Document Type



Despite the increases in global wealth attributable to globalization and increased international trade, the damage done by socially irresponsible production practices remains an area of concern for international human and labor rights advocates. Because international trade law under the World Trade Organization (WTO) imposes strict limitations on the policy options available to Member States, international human rights and international trade have been viewed as fundamentally at odds with one another. This Article argues that market-based incentives can be used to allow international trade to reinforce established human rights principles, rather than constantly undermining government attempts to formulate appropriate policy solutions.

This Article proposes that the United States create and implement a voluntary, government-run system of human rights label. Like the content positive labels currently offered for organic products, this human rights labeling system would provide consumers with additional information in order to reward producers who had met certain standards. Unlike the current system that allows producers to place whatever “human rights” labels that they want on their products and allows numerous third-party certification schemes, a government-run system could serve to create one label that consumers will recognize as credible, consistent, and enforceable.

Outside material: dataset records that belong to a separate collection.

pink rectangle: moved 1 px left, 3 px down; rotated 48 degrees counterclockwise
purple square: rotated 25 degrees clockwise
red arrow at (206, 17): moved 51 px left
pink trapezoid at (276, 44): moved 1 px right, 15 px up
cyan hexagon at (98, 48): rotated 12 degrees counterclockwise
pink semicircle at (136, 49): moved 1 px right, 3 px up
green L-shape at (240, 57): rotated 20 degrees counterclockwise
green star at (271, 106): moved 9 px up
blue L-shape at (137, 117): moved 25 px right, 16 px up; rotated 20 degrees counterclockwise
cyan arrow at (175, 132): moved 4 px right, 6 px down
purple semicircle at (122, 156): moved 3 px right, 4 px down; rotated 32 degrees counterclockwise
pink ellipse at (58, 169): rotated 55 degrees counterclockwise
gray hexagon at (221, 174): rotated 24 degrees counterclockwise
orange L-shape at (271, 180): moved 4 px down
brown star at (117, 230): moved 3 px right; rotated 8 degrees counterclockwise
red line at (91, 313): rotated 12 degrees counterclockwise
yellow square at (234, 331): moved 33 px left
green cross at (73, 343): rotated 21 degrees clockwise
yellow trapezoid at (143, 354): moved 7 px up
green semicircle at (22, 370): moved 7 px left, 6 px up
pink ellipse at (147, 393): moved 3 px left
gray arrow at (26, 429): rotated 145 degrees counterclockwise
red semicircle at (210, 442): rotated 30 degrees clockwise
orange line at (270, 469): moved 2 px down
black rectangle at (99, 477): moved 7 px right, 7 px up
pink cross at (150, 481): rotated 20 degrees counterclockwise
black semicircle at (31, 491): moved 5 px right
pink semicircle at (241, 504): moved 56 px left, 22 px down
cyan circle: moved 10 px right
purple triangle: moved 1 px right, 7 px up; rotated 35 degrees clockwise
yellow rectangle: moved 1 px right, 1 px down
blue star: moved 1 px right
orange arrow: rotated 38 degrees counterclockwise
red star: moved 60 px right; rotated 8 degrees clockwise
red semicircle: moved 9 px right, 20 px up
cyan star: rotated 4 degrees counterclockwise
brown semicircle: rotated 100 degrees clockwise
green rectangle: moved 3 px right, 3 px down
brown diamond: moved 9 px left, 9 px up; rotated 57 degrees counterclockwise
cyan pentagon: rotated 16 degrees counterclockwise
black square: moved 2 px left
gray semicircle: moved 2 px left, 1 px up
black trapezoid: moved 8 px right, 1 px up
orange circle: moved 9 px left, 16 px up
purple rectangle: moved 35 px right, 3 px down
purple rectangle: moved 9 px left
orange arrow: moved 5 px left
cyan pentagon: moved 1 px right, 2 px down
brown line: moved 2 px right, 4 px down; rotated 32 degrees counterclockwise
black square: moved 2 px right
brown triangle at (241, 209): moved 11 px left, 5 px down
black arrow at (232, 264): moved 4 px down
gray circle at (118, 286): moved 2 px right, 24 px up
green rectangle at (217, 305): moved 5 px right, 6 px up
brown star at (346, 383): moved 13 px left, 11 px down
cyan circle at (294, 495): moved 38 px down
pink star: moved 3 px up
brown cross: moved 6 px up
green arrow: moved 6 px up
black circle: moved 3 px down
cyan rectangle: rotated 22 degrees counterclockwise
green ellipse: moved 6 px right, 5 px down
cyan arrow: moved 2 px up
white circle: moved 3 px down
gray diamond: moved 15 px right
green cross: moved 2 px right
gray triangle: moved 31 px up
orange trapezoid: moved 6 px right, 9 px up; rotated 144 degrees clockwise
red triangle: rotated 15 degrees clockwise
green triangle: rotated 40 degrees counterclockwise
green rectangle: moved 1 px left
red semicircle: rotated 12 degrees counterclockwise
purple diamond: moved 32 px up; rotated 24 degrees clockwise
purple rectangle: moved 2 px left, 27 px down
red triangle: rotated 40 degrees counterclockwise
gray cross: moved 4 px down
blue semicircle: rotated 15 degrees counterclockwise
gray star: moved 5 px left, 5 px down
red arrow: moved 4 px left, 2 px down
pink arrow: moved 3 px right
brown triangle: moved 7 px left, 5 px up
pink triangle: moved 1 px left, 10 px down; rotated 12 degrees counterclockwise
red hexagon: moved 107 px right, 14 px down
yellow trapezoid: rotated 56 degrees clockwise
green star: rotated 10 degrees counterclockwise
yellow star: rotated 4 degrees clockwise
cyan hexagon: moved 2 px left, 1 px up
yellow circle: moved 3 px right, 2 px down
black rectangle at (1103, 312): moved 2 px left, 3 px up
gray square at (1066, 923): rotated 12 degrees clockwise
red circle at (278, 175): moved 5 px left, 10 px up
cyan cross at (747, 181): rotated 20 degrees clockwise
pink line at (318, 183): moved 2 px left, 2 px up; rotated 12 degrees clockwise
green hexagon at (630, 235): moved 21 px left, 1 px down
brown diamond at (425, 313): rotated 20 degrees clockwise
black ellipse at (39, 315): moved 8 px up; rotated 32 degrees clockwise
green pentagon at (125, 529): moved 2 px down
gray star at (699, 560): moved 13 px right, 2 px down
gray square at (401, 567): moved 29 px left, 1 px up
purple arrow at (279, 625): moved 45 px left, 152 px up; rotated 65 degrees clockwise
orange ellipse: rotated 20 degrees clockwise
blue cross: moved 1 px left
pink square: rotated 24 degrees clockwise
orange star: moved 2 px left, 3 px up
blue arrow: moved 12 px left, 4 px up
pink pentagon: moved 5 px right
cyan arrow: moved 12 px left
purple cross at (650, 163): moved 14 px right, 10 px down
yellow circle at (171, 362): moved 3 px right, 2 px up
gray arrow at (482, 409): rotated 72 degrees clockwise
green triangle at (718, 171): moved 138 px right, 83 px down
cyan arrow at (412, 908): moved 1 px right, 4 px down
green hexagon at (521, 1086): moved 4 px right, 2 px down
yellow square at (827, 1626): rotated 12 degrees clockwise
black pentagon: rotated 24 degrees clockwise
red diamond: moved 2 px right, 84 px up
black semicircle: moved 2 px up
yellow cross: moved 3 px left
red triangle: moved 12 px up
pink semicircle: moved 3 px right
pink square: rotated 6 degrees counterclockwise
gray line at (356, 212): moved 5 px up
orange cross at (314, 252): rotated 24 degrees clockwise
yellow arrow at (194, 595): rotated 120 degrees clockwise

Most importantly, the labeling system proposed by this Article does not run afoul of the United States’s commitments under the WTO. The two relevant agreements, the Agreement on Technical Barriers to Trade (TBT Agreement) and the General Agreement on Tariffs and Trade (GATT), are examined in depth for any possible conflicts. The Article concludes that because of the voluntary nature of the label, the proposed labeling scheme should be able to survive scrutiny by a WTO dispute settlement panel, if it such a challenge were to arise. Further, the Article argues that the label could be justified as a general exception, as provided for in Article XX of the GATT.